# start of Extracted data

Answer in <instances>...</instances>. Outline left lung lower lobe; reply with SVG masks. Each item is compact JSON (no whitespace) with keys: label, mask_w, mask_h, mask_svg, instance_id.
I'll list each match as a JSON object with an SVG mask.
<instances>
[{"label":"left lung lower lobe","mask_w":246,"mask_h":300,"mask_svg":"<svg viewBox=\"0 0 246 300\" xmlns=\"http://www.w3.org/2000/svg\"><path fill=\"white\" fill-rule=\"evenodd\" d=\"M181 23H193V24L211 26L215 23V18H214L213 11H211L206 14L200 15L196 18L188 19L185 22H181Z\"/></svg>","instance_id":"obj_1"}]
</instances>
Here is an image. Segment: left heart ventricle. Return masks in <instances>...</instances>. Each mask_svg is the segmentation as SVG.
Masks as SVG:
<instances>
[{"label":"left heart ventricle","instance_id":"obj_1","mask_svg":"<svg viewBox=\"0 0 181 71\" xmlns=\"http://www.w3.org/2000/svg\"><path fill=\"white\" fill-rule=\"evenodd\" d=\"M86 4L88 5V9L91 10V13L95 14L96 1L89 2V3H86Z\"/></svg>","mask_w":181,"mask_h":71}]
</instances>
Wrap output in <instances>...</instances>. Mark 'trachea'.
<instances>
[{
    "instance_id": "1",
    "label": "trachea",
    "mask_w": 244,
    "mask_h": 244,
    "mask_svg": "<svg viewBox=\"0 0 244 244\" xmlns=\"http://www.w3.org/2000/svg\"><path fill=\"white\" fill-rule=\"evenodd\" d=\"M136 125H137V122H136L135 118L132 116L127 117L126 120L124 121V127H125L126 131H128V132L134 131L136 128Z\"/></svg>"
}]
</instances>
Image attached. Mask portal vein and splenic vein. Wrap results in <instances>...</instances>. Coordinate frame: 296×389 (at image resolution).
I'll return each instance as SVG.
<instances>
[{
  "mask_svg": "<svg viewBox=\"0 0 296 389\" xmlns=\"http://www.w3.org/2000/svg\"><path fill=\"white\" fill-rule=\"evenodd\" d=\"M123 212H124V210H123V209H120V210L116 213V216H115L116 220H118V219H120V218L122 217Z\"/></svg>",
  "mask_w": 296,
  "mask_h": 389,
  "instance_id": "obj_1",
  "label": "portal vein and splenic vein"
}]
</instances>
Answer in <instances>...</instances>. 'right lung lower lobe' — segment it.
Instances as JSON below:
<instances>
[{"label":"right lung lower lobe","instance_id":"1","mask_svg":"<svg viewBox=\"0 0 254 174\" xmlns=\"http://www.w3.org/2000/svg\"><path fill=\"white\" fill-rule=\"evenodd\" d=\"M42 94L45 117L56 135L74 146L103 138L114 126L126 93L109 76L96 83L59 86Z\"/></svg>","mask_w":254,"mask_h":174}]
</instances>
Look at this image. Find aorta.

# end of Extracted data

*Instructions to follow*.
Recast the stretch from the line containing "Answer in <instances>...</instances>. 'right" through the end of the rows as a JSON list of strings, with one string per line and blank lines omitted.

*Response*.
[
  "Answer in <instances>...</instances>. 'right lung lower lobe' — segment it.",
  "Instances as JSON below:",
  "<instances>",
  "[{\"label\":\"right lung lower lobe\",\"instance_id\":\"1\",\"mask_svg\":\"<svg viewBox=\\\"0 0 254 174\\\" xmlns=\\\"http://www.w3.org/2000/svg\\\"><path fill=\\\"white\\\" fill-rule=\\\"evenodd\\\" d=\\\"M42 94L45 117L56 135L74 146L103 138L114 126L126 93L109 76L96 83L59 86Z\\\"/></svg>\",\"mask_w\":254,\"mask_h\":174}]",
  "</instances>",
  "Look at this image. Find aorta."
]